YOUR OBJECTIVE: Reproduce the passage on God's holiness below word for word, including every line.

DOCUMENT SEGMENT:

Exodus 19:23: “Moses said to the Lord, “The people cannot come up Mount Sinai, because you yourself warned us, ‘Put limits around the mountain and set it apart as holy.’”
“"Who shall not fear thee, O Lord, and glorify Thy name? for thou only art holy" (Rev. 15:4). He only is independently, infinitely, immutably holy. In Scripture, He is frequently styled "The Holy One." He is so because the sum of all moral excellency is found in Him. He is absolute purity, unsullied even by the shadow of sin. "God is light, and in him is no darkness at all" (1 John 1:5). Holiness is the very excellency of the divine nature; the great God is "glorious in holiness" (Ex. 15:11). Therefore we read, "Thou art of purer eyes than to behold evil, and canst not look on iniquity" (Hab. 1:13). As God’s power is the opposite of the native weakness of the creature, as His wisdom is in complete contrast from the least defect of understanding or folly, so His holiness is the very antithesis of all moral blemish or defilement.”
- A.W. Pink
“Every aspect of the vision provides encouragement for coming boldly into the presence of God (cf. 4:16). The atmosphere at Mount Zion is festive. The frightening visual imagery of blazing fire, darkness, and gloom fades before the reality of the city of the living God, heavenly Jerusalem. The cacophony of whirlwind, trumpet blast, and a sound of words is muted and replaced by the joyful praise of angels in a festal gathering. The trembling congregation of Israel, gathered solemnly at the base of the mountain, is superseded by the assembly of those whose names are permanently inscribed in the heavenly archives. An overwhelming impression of the unapproachability of God is eclipsed in the experience of full access to the presence of God and of Jesus, the mediator of the new covenant.”

SOURCE INFORMATION:
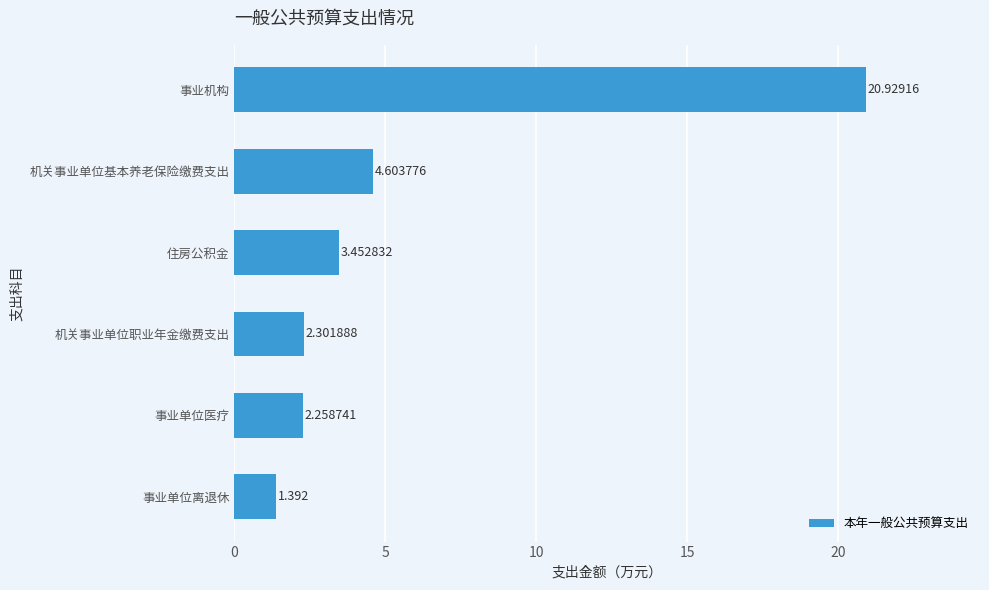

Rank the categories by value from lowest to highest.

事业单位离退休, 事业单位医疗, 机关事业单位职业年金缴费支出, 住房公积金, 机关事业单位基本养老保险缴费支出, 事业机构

...

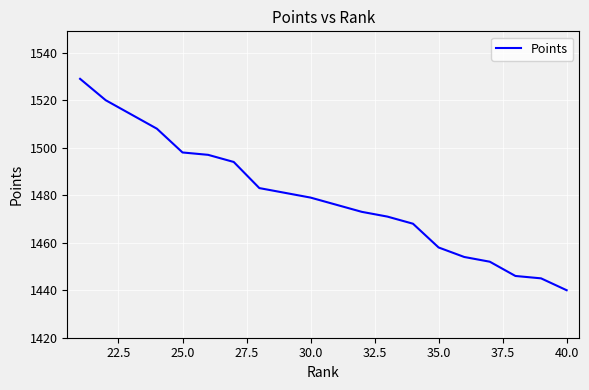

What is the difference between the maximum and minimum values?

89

WRITTEN RESPONSE:
Exodus 19:23: “Moses said to the Lord, “The people cannot come up Mount Sinai, because you yourself warned us, ‘Put limits around the mountain and set it apart as holy.’”
“"Who shall not fear thee, O Lord, and glorify Thy name? for thou only art holy" (Rev. 15:4). He only is independently, infinitely, immutably holy. In Scripture, He is frequently styled "The Holy One." He is so because the sum of all moral excellency is found in Him. He is absolute purity, unsullied even by the shadow of sin. "God is light, and in him is no darkness at all" (1 John 1:5). Holiness is the very excellency of the divine nature; the great God is "glorious in holiness" (Ex. 15:11). Therefore we read, "Thou art of purer eyes than to behold evil, and canst not look on iniquity" (Hab. 1:13). As God’s power is the opposite of the native weakness of the creature, as His wisdom is in complete contrast from the least defect of understanding or folly, so His holiness is the very antithesis of all moral blemish or defilement.”
- A.W. Pink
“Every aspect of the vision provides encouragement for coming boldly into the presence of God (cf. 4:16). The atmosphere at Mount Zion is festive. The frightening visual imagery of blazing fire, darkness, and gloom fades before the reality of the city of the living God, heavenly Jerusalem. The cacophony of whirlwind, trumpet blast, and a sound of words is muted and replaced by the joyful praise of angels in a festal gathering. The trembling congregation of Israel, gathered solemnly at the base of the mountain, is superseded by the assembly of those whose names are permanently inscribed in the heavenly archives. An overwhelming impression of the unapproachability of God is eclipsed in the experience of full access to the presence of God and of Jesus, the mediator of the new covenant.”